Bienvenidos, and thank you for visiting the Office of Crime Victims Advocacy
Recently, as there has been an unprecedented increase in funding for services, a shifting conversation on equity and power, and a centering of the voices of survivors and those impacted by violence, the Office of Crime Victim Advocacy (OCVA) would like to update you on opportunities and resources, convey our understanding of the work we do and welcome your perspective as we continue toward an end to violence and oppression.
OCVA has the unique opportunity to work with an innovative collection of service providers and would like to take the opportunity to highlight what we see. What are those best practices and how can we share that story? Where is best practice insufficient and how do communities address the needs of those who are not being served?
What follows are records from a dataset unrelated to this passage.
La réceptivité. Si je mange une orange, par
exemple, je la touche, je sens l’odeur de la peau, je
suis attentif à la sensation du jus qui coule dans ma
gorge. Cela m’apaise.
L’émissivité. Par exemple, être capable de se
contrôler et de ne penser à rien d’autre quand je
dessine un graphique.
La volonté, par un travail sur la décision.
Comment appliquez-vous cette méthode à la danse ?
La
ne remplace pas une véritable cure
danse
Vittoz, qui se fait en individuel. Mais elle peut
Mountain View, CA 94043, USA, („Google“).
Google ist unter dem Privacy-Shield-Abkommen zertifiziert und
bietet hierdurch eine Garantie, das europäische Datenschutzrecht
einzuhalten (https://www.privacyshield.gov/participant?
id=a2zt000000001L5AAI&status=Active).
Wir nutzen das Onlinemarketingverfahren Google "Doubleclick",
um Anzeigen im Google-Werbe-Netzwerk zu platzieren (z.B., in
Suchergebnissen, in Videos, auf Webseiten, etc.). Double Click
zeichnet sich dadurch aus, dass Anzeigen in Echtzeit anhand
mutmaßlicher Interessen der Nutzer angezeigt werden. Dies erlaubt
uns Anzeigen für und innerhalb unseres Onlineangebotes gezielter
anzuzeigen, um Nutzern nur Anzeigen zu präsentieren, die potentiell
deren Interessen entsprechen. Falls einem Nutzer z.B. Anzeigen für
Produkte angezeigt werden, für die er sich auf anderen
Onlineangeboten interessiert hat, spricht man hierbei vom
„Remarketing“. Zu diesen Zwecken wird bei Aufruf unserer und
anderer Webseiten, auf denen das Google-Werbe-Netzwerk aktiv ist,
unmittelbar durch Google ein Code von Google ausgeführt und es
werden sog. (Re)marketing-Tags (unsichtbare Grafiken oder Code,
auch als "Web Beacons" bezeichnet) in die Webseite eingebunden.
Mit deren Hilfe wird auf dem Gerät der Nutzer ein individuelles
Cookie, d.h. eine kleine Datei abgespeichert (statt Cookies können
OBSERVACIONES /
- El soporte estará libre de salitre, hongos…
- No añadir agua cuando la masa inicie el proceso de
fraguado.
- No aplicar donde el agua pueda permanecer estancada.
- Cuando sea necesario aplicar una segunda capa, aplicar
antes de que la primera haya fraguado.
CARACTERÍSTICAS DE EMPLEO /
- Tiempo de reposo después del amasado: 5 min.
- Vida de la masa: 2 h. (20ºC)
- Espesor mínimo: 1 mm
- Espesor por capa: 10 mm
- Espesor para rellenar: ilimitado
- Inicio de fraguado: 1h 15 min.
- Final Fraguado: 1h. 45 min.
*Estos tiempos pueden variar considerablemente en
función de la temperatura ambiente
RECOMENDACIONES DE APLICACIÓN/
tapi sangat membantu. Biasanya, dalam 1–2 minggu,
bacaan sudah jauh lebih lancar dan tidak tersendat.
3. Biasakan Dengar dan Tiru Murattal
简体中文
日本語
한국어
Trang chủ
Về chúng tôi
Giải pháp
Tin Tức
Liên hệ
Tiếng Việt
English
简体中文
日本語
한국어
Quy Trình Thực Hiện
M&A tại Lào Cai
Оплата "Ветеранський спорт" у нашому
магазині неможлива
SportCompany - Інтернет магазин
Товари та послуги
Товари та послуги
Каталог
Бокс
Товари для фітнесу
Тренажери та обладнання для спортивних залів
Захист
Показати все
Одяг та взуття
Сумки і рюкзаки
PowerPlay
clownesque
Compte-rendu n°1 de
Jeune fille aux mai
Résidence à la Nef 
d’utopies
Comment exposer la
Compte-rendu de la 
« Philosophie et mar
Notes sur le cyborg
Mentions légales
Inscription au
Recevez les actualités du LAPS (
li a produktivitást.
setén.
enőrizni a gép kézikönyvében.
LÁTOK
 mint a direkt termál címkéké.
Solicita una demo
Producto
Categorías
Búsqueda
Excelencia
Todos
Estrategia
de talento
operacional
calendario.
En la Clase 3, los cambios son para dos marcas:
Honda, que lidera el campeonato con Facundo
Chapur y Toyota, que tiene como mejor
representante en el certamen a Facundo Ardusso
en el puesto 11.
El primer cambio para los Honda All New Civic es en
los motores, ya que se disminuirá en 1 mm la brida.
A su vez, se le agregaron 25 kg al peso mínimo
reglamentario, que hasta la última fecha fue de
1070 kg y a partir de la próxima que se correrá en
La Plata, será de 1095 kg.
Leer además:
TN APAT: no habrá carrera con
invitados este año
Having partnerships across programs within OCVA and the Washington State Department of Commerce, as well as with federal, state, and local agencies, stakeholders and coalitions, how can we better work together to support victim services in the Washington state in a way that is responsive to you? How can we strengthen service provision outside the scope of funding and what does accountability look like for ourselves and those we work with?
We want to explore what it means to be a good partner to those we work with and figure out what that looks like in the context of funding and service provision. What does genuine allyship look like for government-based funders? How can we improve our function to better support the work of communities, agencies and individuals? Whether it be geographical, cultural, language based; are we responsive to the needs of your community?
These are questions we seek to answer. Responses we need to hear.
If something you read gives you pause, if you would like to continue a conversation or start one you feel is not being had, this is an attempt to make that connection and bridge those gaps which may exist. How can we work together to address the root causes of violence and oppression and how can we do that from a point of privilege?
We ask and we learn. Centering survivors is a cornerstone of advocacy and we wish to share our experiences and perspectives in the hope that you will help us understand our relevance to those you serve. We are grateful every day for the work being done across the Washington state, and thank you for your dedication and commitment.